Task directions: Reproduce the pulsar timing passage word for word, from "George Hobbs (ATNF)" to "for larger version).".

TEMPO2: The world’s most powerful
pulsar timing package

George Hobbs (ATNF)





Figure 1: Using TEMPO2 to view timing residuals dominated by a simulated gravitational wave background (click on image for larger version).

The technique known as “pulsar timing” has already led to numerous important scientific results. For instance, the discovery and timing of the first binary pulsar system, PSR B1913+16, and the testing of Einstein’s general theory of relativity led to the award of the 1993 Nobel Prize in physics to R Hulse and J Taylor. During the year 1990, Alex Wolszczan was studying the pulse arrival times from PSR B1257+12 and managed to deduce the existence of the first planetary companions to a star detected outside of our solar system. More recently, by timing the double pulsar PSR J0737-3039A/B, the Parkes pulsar multibeam survey team obtained the most stringent tests to date of the theory of general relativity (Kramer et al. 2006). The basic pulsar timing idea is very simple. We create a model of the pulsar and then compare the actual pulse arrival times with the times expected from this model. Any discrepancies imply that there is a problem with our model, which can subsequently be improved. The accuracy with which this technique allows us to measure pulsar parameters is outstanding. For instance, the rotational period of PSR J0437-4715 was 0.005757451840111090 seconds on 14 January 2006, with an uncertainty of 4 in the last quoted digit.

Dataset:
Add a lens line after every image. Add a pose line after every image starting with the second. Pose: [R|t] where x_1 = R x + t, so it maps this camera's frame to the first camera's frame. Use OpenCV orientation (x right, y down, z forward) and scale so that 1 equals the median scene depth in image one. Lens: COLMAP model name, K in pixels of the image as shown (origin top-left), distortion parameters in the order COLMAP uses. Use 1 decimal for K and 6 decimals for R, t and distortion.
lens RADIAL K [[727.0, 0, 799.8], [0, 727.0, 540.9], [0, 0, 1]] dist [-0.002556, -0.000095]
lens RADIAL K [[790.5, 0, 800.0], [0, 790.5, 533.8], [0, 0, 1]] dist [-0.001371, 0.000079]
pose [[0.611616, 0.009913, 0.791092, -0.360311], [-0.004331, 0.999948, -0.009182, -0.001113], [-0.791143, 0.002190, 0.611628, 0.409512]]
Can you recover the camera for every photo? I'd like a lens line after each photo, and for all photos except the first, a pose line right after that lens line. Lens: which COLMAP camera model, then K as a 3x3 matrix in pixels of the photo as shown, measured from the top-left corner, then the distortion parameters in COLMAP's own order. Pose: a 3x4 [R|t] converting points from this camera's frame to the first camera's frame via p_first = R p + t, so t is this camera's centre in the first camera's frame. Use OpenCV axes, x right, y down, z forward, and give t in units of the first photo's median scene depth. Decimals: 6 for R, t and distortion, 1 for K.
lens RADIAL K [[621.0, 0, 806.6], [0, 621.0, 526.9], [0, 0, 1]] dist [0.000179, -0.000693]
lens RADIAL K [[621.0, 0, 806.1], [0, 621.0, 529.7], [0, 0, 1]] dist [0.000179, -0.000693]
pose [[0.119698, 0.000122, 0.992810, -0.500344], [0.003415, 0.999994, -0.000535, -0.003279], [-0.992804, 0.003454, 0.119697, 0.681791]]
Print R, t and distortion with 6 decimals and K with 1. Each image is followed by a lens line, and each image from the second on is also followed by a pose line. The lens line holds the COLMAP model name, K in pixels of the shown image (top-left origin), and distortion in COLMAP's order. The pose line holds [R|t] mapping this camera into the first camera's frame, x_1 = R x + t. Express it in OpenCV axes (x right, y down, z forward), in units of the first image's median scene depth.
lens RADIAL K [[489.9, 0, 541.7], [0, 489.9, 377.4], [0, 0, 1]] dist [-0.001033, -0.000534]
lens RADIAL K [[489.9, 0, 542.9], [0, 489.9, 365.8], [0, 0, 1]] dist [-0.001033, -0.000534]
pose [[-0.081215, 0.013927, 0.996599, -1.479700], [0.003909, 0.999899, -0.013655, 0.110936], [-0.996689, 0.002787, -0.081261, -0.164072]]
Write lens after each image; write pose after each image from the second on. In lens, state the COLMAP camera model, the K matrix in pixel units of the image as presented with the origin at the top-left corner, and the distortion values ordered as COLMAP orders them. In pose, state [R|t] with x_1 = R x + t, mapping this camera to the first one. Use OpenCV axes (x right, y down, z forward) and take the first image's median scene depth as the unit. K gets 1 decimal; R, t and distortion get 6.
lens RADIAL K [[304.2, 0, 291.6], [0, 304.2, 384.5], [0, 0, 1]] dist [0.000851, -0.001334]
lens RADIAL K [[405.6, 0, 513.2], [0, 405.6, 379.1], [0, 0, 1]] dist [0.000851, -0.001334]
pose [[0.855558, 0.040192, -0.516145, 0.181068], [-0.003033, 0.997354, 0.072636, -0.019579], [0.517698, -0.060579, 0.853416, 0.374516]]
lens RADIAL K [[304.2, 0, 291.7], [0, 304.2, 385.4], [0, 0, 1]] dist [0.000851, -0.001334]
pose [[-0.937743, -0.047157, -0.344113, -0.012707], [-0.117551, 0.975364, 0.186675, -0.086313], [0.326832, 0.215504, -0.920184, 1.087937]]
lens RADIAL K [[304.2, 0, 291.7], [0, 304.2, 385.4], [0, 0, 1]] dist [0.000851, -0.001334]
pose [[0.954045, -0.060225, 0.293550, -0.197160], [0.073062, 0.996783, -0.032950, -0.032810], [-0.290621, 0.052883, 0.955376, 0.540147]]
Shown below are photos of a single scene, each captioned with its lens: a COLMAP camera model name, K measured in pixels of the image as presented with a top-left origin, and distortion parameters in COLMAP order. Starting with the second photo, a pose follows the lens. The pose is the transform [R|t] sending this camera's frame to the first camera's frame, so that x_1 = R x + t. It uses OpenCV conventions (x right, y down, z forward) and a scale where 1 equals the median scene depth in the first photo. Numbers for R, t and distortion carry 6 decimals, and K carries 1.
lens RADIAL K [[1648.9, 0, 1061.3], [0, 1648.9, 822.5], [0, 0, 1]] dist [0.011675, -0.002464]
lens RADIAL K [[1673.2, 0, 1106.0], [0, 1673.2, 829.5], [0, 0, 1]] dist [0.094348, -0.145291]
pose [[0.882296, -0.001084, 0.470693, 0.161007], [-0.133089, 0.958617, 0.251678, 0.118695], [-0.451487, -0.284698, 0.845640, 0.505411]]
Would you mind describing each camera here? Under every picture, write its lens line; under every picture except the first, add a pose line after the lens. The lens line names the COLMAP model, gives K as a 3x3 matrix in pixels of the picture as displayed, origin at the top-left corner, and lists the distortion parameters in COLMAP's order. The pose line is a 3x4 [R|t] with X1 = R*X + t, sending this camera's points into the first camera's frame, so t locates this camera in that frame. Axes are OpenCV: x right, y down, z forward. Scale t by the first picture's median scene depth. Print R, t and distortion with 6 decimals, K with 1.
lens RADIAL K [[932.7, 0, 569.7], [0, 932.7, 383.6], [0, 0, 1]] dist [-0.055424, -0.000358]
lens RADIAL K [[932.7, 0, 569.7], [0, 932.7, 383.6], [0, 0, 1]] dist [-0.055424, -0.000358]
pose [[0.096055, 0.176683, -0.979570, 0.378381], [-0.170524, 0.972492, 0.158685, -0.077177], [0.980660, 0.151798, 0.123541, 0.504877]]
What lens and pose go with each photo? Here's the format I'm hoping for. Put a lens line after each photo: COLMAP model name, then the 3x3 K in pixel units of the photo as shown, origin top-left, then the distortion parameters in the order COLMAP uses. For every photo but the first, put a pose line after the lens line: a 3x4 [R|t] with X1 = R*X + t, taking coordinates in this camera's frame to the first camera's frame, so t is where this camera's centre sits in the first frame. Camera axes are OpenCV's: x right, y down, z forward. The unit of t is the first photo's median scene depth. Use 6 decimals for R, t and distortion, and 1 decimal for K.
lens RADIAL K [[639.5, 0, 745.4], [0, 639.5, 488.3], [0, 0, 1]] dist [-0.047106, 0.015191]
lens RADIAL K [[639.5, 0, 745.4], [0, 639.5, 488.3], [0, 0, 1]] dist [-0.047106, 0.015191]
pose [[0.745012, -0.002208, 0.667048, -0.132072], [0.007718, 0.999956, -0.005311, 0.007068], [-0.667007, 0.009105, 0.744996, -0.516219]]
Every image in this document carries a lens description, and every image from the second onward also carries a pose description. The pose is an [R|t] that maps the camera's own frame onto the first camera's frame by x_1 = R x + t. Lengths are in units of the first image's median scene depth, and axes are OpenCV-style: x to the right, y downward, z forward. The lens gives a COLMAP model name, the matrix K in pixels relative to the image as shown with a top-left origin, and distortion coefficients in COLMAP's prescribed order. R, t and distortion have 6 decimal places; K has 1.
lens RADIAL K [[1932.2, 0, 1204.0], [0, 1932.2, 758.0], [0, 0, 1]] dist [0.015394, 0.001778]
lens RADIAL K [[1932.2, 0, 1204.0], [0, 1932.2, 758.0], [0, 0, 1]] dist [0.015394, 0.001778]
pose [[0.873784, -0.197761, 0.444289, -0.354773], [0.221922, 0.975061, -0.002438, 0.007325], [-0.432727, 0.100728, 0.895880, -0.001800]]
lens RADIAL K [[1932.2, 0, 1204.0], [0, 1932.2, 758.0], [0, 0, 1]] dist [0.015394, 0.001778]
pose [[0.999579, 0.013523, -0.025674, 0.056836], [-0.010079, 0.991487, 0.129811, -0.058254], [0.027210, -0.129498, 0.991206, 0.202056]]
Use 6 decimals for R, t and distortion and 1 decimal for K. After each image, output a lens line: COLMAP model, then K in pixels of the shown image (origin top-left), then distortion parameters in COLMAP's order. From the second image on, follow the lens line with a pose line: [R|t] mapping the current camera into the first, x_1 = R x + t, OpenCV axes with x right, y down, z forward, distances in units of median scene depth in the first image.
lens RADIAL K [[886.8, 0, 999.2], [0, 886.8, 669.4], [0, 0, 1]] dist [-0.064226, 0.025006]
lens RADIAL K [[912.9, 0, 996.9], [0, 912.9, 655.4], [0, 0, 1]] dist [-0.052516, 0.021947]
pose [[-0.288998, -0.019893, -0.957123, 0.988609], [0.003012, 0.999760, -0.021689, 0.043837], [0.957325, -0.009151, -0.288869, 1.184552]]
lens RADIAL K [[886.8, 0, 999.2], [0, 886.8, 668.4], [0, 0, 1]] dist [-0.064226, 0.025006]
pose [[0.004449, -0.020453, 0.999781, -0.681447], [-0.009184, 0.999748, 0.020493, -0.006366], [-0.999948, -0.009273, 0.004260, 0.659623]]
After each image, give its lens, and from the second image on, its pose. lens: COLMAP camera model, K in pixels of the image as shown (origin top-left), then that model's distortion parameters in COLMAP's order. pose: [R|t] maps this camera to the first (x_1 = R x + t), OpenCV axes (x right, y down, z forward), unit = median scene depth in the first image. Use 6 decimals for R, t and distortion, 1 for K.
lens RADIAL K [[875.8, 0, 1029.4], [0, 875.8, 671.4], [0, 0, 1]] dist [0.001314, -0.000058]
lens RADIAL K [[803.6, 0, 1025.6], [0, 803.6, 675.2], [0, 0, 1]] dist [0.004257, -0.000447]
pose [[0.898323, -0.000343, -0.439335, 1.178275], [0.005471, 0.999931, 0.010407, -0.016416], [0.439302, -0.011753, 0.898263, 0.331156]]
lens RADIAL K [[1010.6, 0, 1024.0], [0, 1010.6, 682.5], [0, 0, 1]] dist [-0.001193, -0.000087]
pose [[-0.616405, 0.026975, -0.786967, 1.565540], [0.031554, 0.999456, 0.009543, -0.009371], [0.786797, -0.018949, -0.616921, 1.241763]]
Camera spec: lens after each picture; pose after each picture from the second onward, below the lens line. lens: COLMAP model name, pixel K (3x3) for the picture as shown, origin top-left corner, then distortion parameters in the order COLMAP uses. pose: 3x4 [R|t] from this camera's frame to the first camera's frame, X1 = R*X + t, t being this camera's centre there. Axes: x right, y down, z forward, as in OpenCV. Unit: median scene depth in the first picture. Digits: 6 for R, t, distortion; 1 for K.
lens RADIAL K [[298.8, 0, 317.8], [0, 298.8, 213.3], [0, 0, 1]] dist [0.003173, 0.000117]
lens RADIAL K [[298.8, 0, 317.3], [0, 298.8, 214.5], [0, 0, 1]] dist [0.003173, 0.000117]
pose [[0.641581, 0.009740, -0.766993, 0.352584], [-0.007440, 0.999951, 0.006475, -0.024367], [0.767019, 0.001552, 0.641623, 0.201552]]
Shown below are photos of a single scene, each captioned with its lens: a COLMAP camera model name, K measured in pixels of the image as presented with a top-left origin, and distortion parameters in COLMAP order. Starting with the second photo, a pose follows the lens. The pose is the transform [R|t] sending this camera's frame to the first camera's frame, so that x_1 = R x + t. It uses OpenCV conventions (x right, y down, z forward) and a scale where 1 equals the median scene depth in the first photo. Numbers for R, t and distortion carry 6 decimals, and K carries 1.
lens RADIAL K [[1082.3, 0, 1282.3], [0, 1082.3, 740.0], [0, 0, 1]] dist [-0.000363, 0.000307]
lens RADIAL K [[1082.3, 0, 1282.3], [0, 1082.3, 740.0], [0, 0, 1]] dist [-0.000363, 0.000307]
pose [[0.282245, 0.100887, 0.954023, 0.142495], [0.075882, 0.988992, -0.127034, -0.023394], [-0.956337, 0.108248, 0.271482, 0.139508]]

Your response:
George Hobbs (ATNF)





Figure 1: Using TEMPO2 to view timing residuals dominated by a simulated gravitational wave background (click on image for larger version).